First of all, data labeling is a more valuable sector than decentralized computing power aggregation.

The story of challenging cloud computing giants with idle GPUs is indeed exciting, but computing power is essentially a standardized commodity, with differences mainly in price and availability. Price advantages may seem to find gaps in the giants' monopoly, but availability is restricted by geographic distribution, network latency, and insufficient user incentives. Once the giants lower prices or increase supply, such advantages will be instantly wiped out.

Data labeling is completely different - it is a differentiated field that requires human wisdom and professional judgment. Each high-quality label carries unique professional knowledge, cultural background, cognitive experience, and more, and cannot be "standardized" and replicated like GPU computing power.

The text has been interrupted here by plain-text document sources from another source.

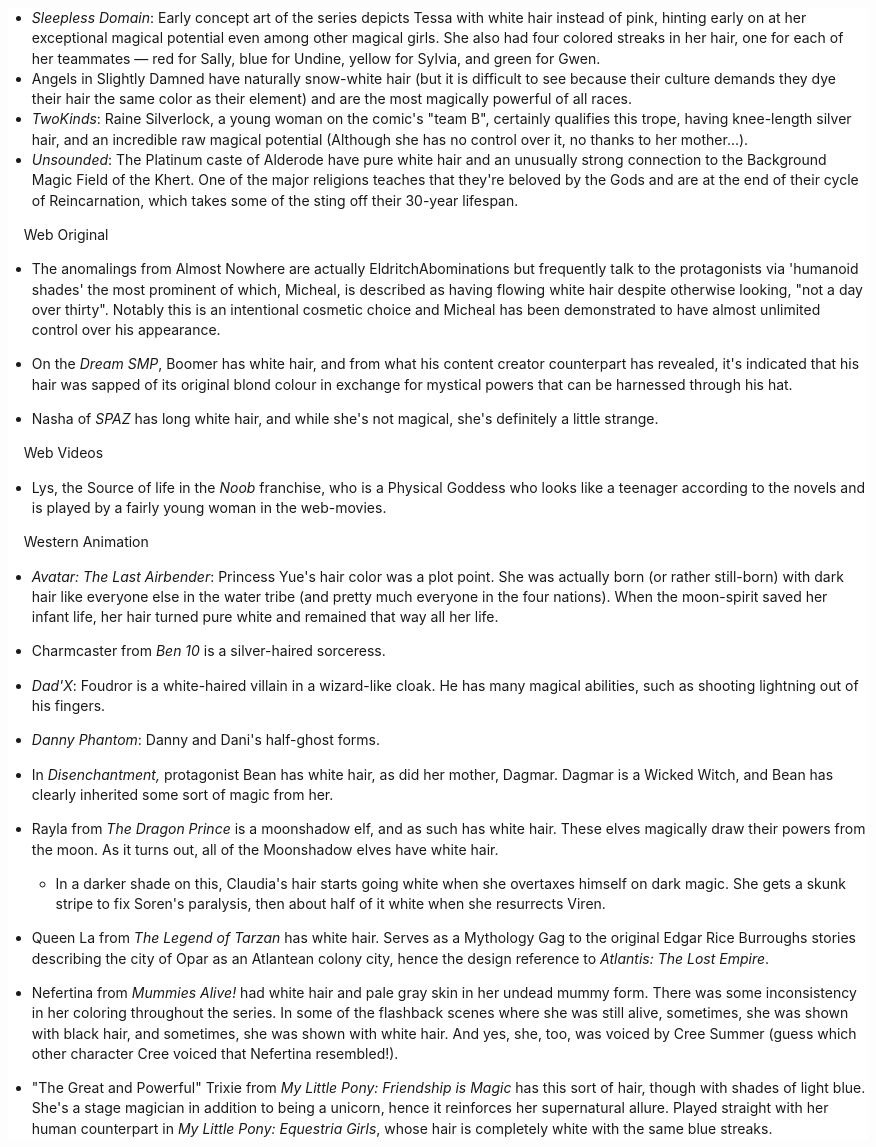 -   _Sleepless Domain_: Early concept art of the series depicts Tessa with white hair instead of pink, hinting early on at her exceptional magical potential even among other magical girls. She also had four colored streaks in her hair, one for each of her teammates — red for Sally, blue for Undine, yellow for Sylvia, and green for Gwen.
-   Angels in Slightly Damned have naturally snow-white hair (but it is difficult to see because their culture demands they dye their hair the same color as their element) and are the most magically powerful of all races.
-   _TwoKinds_: Raine Silverlock, a young woman on the comic's "team B", certainly qualifies this trope, having knee-length silver hair, and an incredible raw magical potential (Although she has no control over it, no thanks to her mother...).
-   _Unsounded_: The Platinum caste of Alderode have pure white hair and an unusually strong connection to the Background Magic Field of the Khert. One of the major religions teaches that they're beloved by the Gods and are at the end of their cycle of Reincarnation, which takes some of the sting off their 30-year lifespan.

    Web Original 

-   The anomalings from Almost Nowhere are actually EldritchAbominations but frequently talk to the protagonists via 'humanoid shades' the most prominent of which, Micheal, is described as having flowing white hair despite otherwise looking, "not a day over thirty". Notably this is an intentional cosmetic choice and Micheal has been demonstrated to have almost unlimited control over his appearance.
-   On the _Dream SMP_, Boomer has white hair, and from what his content creator counterpart has revealed, it's indicated that his hair was sapped of its original blond colour in exchange for mystical powers that can be harnessed through his hat.

-   Nasha of _SPAZ_ has long white hair, and while she's not magical, she's definitely a little strange.

    Web Videos 

-   Lys, the Source of life in the _Noob_ franchise, who is a Physical Goddess who looks like a teenager according to the novels and is played by a fairly young woman in the web-movies.

    Western Animation 

-   _Avatar: The Last Airbender_: Princess Yue's hair color was a plot point. She was actually born (or rather still-born) with dark hair like everyone else in the water tribe (and pretty much everyone in the four nations). When the moon-spirit saved her infant life, her hair turned pure white and remained that way all her life.
-   Charmcaster from _Ben 10_ is a silver-haired sorceress.
-   _Dad'X_: Foudror is a white-haired villain in a wizard-like cloak. He has many magical abilities, such as shooting lightning out of his fingers.
-   _Danny Phantom_: Danny and Dani's half-ghost forms.
-   In _Disenchantment,_ protagonist Bean has white hair, as did her mother, Dagmar. Dagmar is a Wicked Witch, and Bean has clearly inherited some sort of magic from her.
-   Rayla from _The Dragon Prince_ is a moonshadow elf, and as such has white hair. These elves magically draw their powers from the moon. As it turns out, all of the Moonshadow elves have white hair.
    -   In a darker shade on this, Claudia's hair starts going white when she overtaxes himself on dark magic. She gets a skunk stripe to fix Soren's paralysis, then about half of it white when she resurrects Viren.

-   Queen La from _The Legend of Tarzan_ has white hair. Serves as a Mythology Gag to the original Edgar Rice Burroughs stories describing the city of Opar as an Atlantean colony city, hence the design reference to _Atlantis: The Lost Empire_.
-   Nefertina from _Mummies Alive!_ had white hair and pale gray skin in her undead mummy form. There was some inconsistency in her coloring throughout the series. In some of the flashback scenes where she was still alive, sometimes, she was shown with black hair, and sometimes, she was shown with white hair. And yes, she, too, was voiced by Cree Summer (guess which other character Cree voiced that Nefertina resembled!).
-   "The Great and Powerful" Trixie from _My Little Pony: Friendship is Magic_ has this sort of hair, though with shades of light blue. She's a stage magician in addition to being a unicorn, hence it reinforces her supernatural allure. Played straight with her human counterpart in _My Little Pony: Equestria Girls_, whose hair is completely white with the same blue streaks.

A precise cancer imaging diagnosis label requires the professional intuition of a senior oncologist; a seasoned financial market sentiment analysis relies on the practical experience of a Wall Street trader. This inherent scarcity and irreplaceability give "data labeling" a moat depth that computing power can never reach.

On June 10, Meta officially announced the acquisition of a 49% stake in data labeling company Scale AI for $14.8 billion, making it the largest single investment in the AI field this year. What is even more noteworthy is that Scale AI's founder and CEO, Alexandr Wang, will also serve as the head of Meta's newly established "Super Intelligence" research lab.

This 25-year-old Chinese entrepreneur dropped out of Stanford University to establish Scale AI in 2016, and today his company is valued at $30 billion. Scale AI's client list is a "dream team" in the AI world: OpenAI, Tesla, Microsoft, and the Department of Defense are all long-term partners. The company specializes in providing high-quality data labeling services for AI model training, with over 300,000 professionally trained labelers.

You see, while everyone is still arguing about whose model scores higher, the real players have quietly shifted the battlefield to the source of the data.

A "cold war" over the future control of AI has already begun.

The success of Scale AI exposes a neglected truth: computing power is no longer scarce, model architectures are becoming homogenized, and what truly determines the ceiling of AI intelligence are those carefully "tamed" data. What Meta bought at a sky-high price is not an outsourcing company, but the "oil rights" of the AI era.

There's always a rebel against monopoly.

Just as cloud computing aggregation platforms attempt to disrupt centralized cloud computing services, Sahara AI is trying to completely rewrite the value distribution rules of data labeling with blockchain. The fatal flaw of the traditional data labeling model is not a technical issue, but an incentive design issue.

A doctor spends several hours labeling medical images and may only receive a few dozen dollars in labor fees, while the AI models trained on this data are worth billions of dollars, and the doctor does not receive a penny. This extreme unfairness in value distribution severely suppresses the willingness to supply high-quality data.

With the catalyst of the web3 token incentive mechanism, they are no longer cheap data "workers" but the true "shareholders" of the AI LLM network. Clearly, the advantages of web3 in transforming production relations are more suitable for data labeling scenarios compared to computing power.

Interestingly, Sahara AI happens to be at the node of Meta's expensive acquisition TGE. Is it a coincidence or a carefully planned move? In my opinion, this actually reflects a market turning point: whether Web3 AI or Web2 AI, they have already moved from "competing on computing power" to the crossroads of "competing on data quality."

While traditional giants build data barriers with money, Web3 is constructing a larger "data democratization" experiment with Tokenomics.